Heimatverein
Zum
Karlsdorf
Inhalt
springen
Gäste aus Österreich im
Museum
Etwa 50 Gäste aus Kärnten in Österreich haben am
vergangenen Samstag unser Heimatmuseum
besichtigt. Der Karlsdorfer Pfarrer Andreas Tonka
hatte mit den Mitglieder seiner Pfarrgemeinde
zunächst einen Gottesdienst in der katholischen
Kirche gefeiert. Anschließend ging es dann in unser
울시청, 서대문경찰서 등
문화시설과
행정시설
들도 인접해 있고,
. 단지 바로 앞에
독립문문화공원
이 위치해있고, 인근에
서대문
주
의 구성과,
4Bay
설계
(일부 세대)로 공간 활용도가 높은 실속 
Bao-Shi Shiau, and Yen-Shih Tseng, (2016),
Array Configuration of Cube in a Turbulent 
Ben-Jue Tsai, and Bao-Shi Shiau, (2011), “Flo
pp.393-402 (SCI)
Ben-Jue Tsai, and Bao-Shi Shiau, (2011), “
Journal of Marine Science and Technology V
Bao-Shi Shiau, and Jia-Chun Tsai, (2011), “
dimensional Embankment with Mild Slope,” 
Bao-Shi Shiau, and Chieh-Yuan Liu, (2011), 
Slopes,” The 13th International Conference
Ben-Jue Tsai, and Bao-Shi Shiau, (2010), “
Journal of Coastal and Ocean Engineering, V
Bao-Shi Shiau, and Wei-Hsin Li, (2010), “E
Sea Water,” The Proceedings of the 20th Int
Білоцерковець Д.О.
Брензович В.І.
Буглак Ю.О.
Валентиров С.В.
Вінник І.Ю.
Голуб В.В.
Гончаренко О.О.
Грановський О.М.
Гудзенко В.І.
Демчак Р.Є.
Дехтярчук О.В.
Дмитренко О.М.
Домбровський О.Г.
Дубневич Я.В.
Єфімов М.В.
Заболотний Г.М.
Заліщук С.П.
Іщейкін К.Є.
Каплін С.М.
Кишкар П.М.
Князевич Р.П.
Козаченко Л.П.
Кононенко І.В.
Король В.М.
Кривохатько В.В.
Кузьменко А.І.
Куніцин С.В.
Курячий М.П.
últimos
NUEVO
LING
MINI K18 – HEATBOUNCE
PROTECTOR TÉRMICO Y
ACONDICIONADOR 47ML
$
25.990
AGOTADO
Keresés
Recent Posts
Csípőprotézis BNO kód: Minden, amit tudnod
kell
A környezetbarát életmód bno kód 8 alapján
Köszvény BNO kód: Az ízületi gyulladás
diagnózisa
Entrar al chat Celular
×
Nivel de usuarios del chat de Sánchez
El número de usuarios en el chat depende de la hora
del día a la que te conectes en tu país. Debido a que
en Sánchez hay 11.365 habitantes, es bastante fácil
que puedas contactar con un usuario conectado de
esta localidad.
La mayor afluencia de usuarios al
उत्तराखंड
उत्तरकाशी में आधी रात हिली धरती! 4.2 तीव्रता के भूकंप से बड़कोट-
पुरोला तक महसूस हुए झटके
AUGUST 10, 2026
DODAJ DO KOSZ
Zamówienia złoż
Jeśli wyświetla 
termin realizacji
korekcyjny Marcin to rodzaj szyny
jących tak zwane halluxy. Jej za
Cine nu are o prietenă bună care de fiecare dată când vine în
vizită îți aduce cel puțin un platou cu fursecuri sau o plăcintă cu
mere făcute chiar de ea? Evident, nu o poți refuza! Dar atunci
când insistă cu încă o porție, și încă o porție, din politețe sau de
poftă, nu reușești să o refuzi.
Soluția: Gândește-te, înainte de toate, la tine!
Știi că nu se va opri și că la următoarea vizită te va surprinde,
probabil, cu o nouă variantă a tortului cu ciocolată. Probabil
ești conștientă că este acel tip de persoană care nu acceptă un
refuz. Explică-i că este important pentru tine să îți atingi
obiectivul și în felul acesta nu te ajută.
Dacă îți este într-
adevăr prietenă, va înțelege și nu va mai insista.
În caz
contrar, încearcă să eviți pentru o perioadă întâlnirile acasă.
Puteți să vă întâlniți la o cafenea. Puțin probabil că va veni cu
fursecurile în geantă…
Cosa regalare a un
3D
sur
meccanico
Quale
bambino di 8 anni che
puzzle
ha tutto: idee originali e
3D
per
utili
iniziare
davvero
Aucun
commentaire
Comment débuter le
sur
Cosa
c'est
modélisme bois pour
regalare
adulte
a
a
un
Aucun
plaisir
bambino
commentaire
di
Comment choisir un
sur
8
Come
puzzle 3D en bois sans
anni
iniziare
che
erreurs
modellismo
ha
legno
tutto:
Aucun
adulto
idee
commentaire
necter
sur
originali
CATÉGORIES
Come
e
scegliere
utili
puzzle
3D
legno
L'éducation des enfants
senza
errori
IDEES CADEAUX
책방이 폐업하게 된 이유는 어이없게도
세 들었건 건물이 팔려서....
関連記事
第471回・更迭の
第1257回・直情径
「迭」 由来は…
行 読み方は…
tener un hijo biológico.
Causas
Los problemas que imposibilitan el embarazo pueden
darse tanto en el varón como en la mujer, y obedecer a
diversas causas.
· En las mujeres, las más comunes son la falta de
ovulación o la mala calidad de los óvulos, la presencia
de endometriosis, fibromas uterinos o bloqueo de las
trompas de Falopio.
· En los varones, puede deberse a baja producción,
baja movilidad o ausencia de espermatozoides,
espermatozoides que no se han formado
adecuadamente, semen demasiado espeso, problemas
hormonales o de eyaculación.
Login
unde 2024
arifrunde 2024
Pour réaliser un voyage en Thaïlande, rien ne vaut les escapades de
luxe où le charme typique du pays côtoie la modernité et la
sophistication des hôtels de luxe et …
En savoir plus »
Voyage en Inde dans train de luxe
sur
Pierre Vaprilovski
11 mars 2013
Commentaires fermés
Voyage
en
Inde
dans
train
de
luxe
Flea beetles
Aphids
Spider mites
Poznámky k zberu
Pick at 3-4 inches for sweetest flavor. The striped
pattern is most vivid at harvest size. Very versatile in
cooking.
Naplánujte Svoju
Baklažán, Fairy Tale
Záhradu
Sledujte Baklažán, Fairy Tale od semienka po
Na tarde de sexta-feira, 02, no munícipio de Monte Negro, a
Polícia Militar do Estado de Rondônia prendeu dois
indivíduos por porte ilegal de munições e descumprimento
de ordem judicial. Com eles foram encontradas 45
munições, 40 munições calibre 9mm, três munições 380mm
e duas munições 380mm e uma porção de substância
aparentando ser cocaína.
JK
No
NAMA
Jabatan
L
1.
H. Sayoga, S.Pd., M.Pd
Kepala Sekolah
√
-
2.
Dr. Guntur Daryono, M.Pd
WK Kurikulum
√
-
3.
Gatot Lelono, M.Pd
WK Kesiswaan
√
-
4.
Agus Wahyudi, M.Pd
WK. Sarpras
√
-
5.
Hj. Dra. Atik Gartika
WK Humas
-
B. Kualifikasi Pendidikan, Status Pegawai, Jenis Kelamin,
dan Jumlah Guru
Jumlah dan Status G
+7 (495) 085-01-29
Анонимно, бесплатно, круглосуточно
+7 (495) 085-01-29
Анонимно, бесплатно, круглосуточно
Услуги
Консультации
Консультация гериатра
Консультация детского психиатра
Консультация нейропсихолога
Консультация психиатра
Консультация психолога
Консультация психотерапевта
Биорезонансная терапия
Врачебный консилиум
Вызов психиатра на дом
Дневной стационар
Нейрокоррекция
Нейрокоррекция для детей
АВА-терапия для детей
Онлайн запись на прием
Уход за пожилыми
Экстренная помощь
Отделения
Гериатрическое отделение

****************

## Task objective:
Swap "Heimatmuseum" for "Dorfmuseum" throughout the rows above, and write out every row again with nothing else changed.

## Answer to the exercise:
Heimatverein
Zum
Karlsdorf
Inhalt
springen
Gäste aus Österreich im
Museum
Etwa 50 Gäste aus Kärnten in Österreich haben am
vergangenen Samstag unser Dorfmuseum
besichtigt. Der Karlsdorfer Pfarrer Andreas Tonka
hatte mit den Mitglieder seiner Pfarrgemeinde
zunächst einen Gottesdienst in der katholischen
Kirche gefeiert. Anschließend ging es dann in unser
울시청, 서대문경찰서 등
문화시설과
행정시설
들도 인접해 있고,
. 단지 바로 앞에
독립문문화공원
이 위치해있고, 인근에
서대문
주
의 구성과,
4Bay
설계
(일부 세대)로 공간 활용도가 높은 실속 
Bao-Shi Shiau, and Yen-Shih Tseng, (2016),
Array Configuration of Cube in a Turbulent 
Ben-Jue Tsai, and Bao-Shi Shiau, (2011), “Flo
pp.393-402 (SCI)
Ben-Jue Tsai, and Bao-Shi Shiau, (2011), “
Journal of Marine Science and Technology V
Bao-Shi Shiau, and Jia-Chun Tsai, (2011), “
dimensional Embankment with Mild Slope,” 
Bao-Shi Shiau, and Chieh-Yuan Liu, (2011), 
Slopes,” The 13th International Conference
Ben-Jue Tsai, and Bao-Shi Shiau, (2010), “
Journal of Coastal and Ocean Engineering, V
Bao-Shi Shiau, and Wei-Hsin Li, (2010), “E
Sea Water,” The Proceedings of the 20th Int
Білоцерковець Д.О.
Брензович В.І.
Буглак Ю.О.
Валентиров С.В.
Вінник І.Ю.
Голуб В.В.
Гончаренко О.О.
Грановський О.М.
Гудзенко В.І.
Демчак Р.Є.
Дехтярчук О.В.
Дмитренко О.М.
Домбровський О.Г.
Дубневич Я.В.
Єфімов М.В.
Заболотний Г.М.
Заліщук С.П.
Іщейкін К.Є.
Каплін С.М.
Кишкар П.М.
Князевич Р.П.
Козаченко Л.П.
Кононенко І.В.
Король В.М.
Кривохатько В.В.
Кузьменко А.І.
Куніцин С.В.
Курячий М.П.
últimos
NUEVO
LING
MINI K18 – HEATBOUNCE
PROTECTOR TÉRMICO Y
ACONDICIONADOR 47ML
$
25.990
AGOTADO
Keresés
Recent Posts
Csípőprotézis BNO kód: Minden, amit tudnod
kell
A környezetbarát életmód bno kód 8 alapján
Köszvény BNO kód: Az ízületi gyulladás
diagnózisa
Entrar al chat Celular
×
Nivel de usuarios del chat de Sánchez
El número de usuarios en el chat depende de la hora
del día a la que te conectes en tu país. Debido a que
en Sánchez hay 11.365 habitantes, es bastante fácil
que puedas contactar con un usuario conectado de
esta localidad.
La mayor afluencia de usuarios al
उत्तराखंड
उत्तरकाशी में आधी रात हिली धरती! 4.2 तीव्रता के भूकंप से बड़कोट-
पुरोला तक महसूस हुए झटके
AUGUST 10, 2026
DODAJ DO KOSZ
Zamówienia złoż
Jeśli wyświetla 
termin realizacji
korekcyjny Marcin to rodzaj szyny
jących tak zwane halluxy. Jej za
Cine nu are o prietenă bună care de fiecare dată când vine în
vizită îți aduce cel puțin un platou cu fursecuri sau o plăcintă cu
mere făcute chiar de ea? Evident, nu o poți refuza! Dar atunci
când insistă cu încă o porție, și încă o porție, din politețe sau de
poftă, nu reușești să o refuzi.
Soluția: Gândește-te, înainte de toate, la tine!
Știi că nu se va opri și că la următoarea vizită te va surprinde,
probabil, cu o nouă variantă a tortului cu ciocolată. Probabil
ești conștientă că este acel tip de persoană care nu acceptă un
refuz. Explică-i că este important pentru tine să îți atingi
obiectivul și în felul acesta nu te ajută.
Dacă îți este într-
adevăr prietenă, va înțelege și nu va mai insista.
În caz
contrar, încearcă să eviți pentru o perioadă întâlnirile acasă.
Puteți să vă întâlniți la o cafenea. Puțin probabil că va veni cu
fursecurile în geantă…
Cosa regalare a un
3D
sur
meccanico
Quale
bambino di 8 anni che
puzzle
ha tutto: idee originali e
3D
per
utili
iniziare
davvero
Aucun
commentaire
Comment débuter le
sur
Cosa
c'est
modélisme bois pour
regalare
adulte
a
a
un
Aucun
plaisir
bambino
commentaire
di
Comment choisir un
sur
8
Come
puzzle 3D en bois sans
anni
iniziare
che
erreurs
modellismo
ha
legno
tutto:
Aucun
adulto
idee
commentaire
necter
sur
originali
CATÉGORIES
Come
e
scegliere
utili
puzzle
3D
legno
L'éducation des enfants
senza
errori
IDEES CADEAUX
책방이 폐업하게 된 이유는 어이없게도
세 들었건 건물이 팔려서....
関連記事
第471回・更迭の
第1257回・直情径
「迭」 由来は…
行 読み方は…
tener un hijo biológico.
Causas
Los problemas que imposibilitan el embarazo pueden
darse tanto en el varón como en la mujer, y obedecer a
diversas causas.
· En las mujeres, las más comunes son la falta de
ovulación o la mala calidad de los óvulos, la presencia
de endometriosis, fibromas uterinos o bloqueo de las
trompas de Falopio.
· En los varones, puede deberse a baja producción,
baja movilidad o ausencia de espermatozoides,
espermatozoides que no se han formado
adecuadamente, semen demasiado espeso, problemas
hormonales o de eyaculación.
Login
unde 2024
arifrunde 2024
Pour réaliser un voyage en Thaïlande, rien ne vaut les escapades de
luxe où le charme typique du pays côtoie la modernité et la
sophistication des hôtels de luxe et …
En savoir plus »
Voyage en Inde dans train de luxe
sur
Pierre Vaprilovski
11 mars 2013
Commentaires fermés
Voyage
en
Inde
dans
train
de
luxe
Flea beetles
Aphids
Spider mites
Poznámky k zberu
Pick at 3-4 inches for sweetest flavor. The striped
pattern is most vivid at harvest size. Very versatile in
cooking.
Naplánujte Svoju
Baklažán, Fairy Tale
Záhradu
Sledujte Baklažán, Fairy Tale od semienka po
Na tarde de sexta-feira, 02, no munícipio de Monte Negro, a
Polícia Militar do Estado de Rondônia prendeu dois
indivíduos por porte ilegal de munições e descumprimento
de ordem judicial. Com eles foram encontradas 45
munições, 40 munições calibre 9mm, três munições 380mm
e duas munições 380mm e uma porção de substância
aparentando ser cocaína.
JK
No
NAMA
Jabatan
L
1.
H. Sayoga, S.Pd., M.Pd
Kepala Sekolah
√
-
2.
Dr. Guntur Daryono, M.Pd
WK Kurikulum
√
-
3.
Gatot Lelono, M.Pd
WK Kesiswaan
√
-
4.
Agus Wahyudi, M.Pd
WK. Sarpras
√
-
5.
Hj. Dra. Atik Gartika
WK Humas
-
B. Kualifikasi Pendidikan, Status Pegawai, Jenis Kelamin,
dan Jumlah Guru
Jumlah dan Status G
+7 (495) 085-01-29
Анонимно, бесплатно, круглосуточно
+7 (495) 085-01-29
Анонимно, бесплатно, круглосуточно
Услуги
Консультации
Консультация гериатра
Консультация детского психиатра
Консультация нейропсихолога
Консультация психиатра
Консультация психолога
Консультация психотерапевта
Биорезонансная терапия
Врачебный консилиум
Вызов психиатра на дом
Дневной стационар
Нейрокоррекция
Нейрокоррекция для детей
АВА-терапия для детей
Онлайн запись на прием
Уход за пожилыми
Экстренная помощь
Отделения
Гериатрическое отделение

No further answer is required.